While the normal user experience process is based on empathy for users, working on a mental health based project only increased the amount of care and attention that needs to be brought to understanding the struggles and pain points commonly faced by students. During this project, I learned how there will always be several answers to a problem, and that part of my job as a user experience designer is to think through and test specific solutions to help me make informed decisions about what is the best solution.

Since this project was completed in about 2 weeks I also ran into a lot of time constraints. There were several times where I wanted to spend more time on a subset of research, or visual element, but knew that I needed to continue to move forward on the project.
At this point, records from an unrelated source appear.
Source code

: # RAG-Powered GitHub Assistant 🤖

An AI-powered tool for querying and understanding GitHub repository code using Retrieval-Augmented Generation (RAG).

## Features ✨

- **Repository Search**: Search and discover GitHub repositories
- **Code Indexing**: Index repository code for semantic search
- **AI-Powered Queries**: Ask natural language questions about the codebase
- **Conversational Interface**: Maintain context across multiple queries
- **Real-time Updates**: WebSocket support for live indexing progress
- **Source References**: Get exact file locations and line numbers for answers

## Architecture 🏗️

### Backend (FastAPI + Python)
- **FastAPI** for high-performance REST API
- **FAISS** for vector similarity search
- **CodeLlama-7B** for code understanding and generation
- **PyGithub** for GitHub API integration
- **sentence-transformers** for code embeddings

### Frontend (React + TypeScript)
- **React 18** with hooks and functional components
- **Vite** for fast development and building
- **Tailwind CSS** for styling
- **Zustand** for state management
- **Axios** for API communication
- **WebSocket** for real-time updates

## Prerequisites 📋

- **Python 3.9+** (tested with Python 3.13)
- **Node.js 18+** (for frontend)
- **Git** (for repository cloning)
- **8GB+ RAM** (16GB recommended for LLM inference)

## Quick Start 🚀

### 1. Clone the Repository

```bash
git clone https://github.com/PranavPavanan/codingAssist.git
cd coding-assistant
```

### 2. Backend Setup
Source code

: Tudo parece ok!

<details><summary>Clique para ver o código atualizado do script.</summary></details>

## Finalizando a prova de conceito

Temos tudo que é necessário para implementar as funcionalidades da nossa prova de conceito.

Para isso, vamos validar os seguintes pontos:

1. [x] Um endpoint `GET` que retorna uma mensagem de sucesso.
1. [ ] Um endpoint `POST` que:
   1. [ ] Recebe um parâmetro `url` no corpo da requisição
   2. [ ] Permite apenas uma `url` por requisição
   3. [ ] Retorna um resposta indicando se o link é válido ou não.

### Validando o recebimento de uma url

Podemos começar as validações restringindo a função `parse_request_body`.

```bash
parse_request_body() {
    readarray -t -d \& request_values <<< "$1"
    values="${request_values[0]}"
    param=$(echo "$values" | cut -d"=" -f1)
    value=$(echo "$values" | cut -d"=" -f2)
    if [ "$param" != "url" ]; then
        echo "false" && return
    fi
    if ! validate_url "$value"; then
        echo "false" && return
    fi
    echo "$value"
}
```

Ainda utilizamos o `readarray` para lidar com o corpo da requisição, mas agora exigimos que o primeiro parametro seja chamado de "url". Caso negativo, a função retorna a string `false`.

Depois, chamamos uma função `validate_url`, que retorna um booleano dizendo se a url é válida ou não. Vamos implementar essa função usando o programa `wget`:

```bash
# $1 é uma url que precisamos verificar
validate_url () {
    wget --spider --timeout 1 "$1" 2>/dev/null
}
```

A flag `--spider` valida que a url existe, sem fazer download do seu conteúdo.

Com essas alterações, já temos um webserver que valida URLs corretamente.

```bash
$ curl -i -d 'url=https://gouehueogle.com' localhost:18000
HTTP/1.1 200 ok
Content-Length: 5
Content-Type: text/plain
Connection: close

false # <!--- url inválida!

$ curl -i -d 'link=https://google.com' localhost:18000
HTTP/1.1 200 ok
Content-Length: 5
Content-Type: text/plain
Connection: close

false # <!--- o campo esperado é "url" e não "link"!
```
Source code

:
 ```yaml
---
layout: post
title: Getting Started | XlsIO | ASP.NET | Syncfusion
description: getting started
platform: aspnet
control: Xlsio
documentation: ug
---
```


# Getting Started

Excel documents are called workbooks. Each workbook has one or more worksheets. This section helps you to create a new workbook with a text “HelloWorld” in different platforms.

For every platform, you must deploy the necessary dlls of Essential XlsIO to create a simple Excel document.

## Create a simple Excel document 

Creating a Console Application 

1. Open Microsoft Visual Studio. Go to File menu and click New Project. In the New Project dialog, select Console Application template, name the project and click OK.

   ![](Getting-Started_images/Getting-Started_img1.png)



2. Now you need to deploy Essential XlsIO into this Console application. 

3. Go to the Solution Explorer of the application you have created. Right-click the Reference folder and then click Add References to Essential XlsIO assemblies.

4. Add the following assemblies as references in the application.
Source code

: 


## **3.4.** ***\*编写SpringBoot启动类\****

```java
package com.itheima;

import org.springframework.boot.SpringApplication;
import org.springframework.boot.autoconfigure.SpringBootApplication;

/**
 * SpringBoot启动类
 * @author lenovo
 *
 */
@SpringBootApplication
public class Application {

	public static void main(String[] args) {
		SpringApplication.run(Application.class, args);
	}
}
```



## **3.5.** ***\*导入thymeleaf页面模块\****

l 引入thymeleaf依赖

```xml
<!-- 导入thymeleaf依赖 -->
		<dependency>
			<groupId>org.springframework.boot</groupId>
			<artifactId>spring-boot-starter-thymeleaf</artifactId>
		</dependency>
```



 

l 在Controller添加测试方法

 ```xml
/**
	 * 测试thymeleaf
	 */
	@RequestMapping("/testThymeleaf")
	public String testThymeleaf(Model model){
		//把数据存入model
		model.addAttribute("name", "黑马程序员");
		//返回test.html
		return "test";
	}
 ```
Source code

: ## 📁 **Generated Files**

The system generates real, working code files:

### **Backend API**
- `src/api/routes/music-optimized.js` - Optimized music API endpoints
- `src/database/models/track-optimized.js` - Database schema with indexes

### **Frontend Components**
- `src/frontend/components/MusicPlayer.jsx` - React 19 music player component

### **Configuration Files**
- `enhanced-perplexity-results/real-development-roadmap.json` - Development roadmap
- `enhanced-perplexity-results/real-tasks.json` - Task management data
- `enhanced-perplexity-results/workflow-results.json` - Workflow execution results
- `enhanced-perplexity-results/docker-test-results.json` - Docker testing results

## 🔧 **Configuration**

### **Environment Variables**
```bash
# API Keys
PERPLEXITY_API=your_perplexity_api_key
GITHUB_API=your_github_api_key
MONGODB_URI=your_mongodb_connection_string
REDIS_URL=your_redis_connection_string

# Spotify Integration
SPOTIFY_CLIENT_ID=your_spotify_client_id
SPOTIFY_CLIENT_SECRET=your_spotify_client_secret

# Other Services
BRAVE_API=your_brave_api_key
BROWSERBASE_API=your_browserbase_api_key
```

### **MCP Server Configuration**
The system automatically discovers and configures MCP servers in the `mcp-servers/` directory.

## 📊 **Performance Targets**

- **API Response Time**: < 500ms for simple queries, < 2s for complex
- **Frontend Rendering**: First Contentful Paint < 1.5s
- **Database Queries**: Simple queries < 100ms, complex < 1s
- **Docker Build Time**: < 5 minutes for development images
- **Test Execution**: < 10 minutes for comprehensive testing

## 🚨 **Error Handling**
There were also times where I invested a large amount of time into less than crucial elements of the app. In the future, I will want to keep working on my ability to successfully prioritize what I spend time on so that I do not fall behind in my process, while at the same time continuing to keep a balance of allowing creativity in its unpredictable nature to occur.

Next Steps

Complete more user testing

While I was able to conduct usability testing and get feedback on the overall function, I would like to do in-depth testing and validate the app’s ability to reduce stigma, provide support, and increase mindfulness.

Explore other aspects of mental health

Mental health and improving it is no short of complex. Medically it is still widely unknown why certain people experience things like anxiety and depression and why others don’t. To truly build Oasis it would be crucial to attempt to gather a wider perspective.